Through reading the pages of nominations, I was able to build a good picture of what this persons St John career had developed – after joining as a volunteer first aider, he had proven himself very good at organising events and fundraising. As such he became divisional secretary, helping to organise the local division and their activities. Later the same year, he organises and holds a bazaar which raises enough money for the division to buy their own building! An enormous sum. He is then made (in addition to being a doctor, a volunteer and divisional secretary) honorary secretary for the building he helped to purchase. He goes on year after year doing fantastic work to fund the Brigade’s efforts until the break out of the war. Now this is sometimes where our records become much more scant – but it turns out that this individual decided to turn the St John Ambulance building into a hospital for soldiers. Using his connections and expertise, he secures hospital beds and equipment to transform the building into a hospital, and treats the sick and injured himself. He tended to over 1000 patients, soldiers from both home and abroad. He was then also appointed Honorary secretary to the finance committee!  

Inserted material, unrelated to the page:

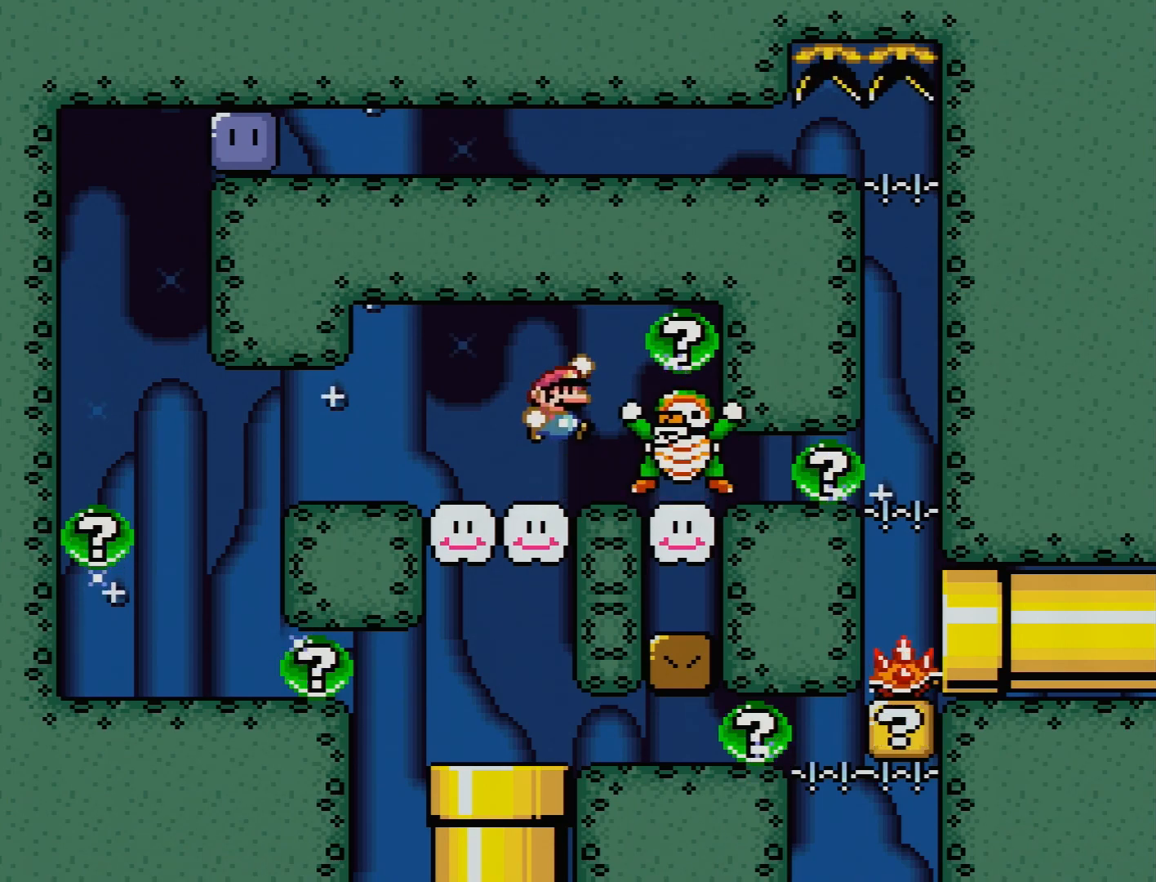
{"buttons": ["Y"], "events": [[200, "B", "up"]]}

Alongside all this fantastic work, this person also facilitated twice-yearly examinations from 1910 to 1925, in both First Aid and Home Nursing, which resulted in the awarding of over 600 certificates, and even more re-examination vouchers and medallions (for those who took the tests every year to stay qualified). He also organised and helped to teach first aid. In 1926, he was admitted to the Order as a Serving Brother. While our records stopped here, I’m sure that he would have gone on to do many more exceptional things! If our research can add even a small story to someone’s family history, it feels like a more complete picture.  

I have been inspired by undertaking these enquiries to see if there have been any St John folk in my own family! Maybe one day I will be able to share my own historical connections to St John. My dream enquiry is to hear from someone who was awarded a lifesaving medal.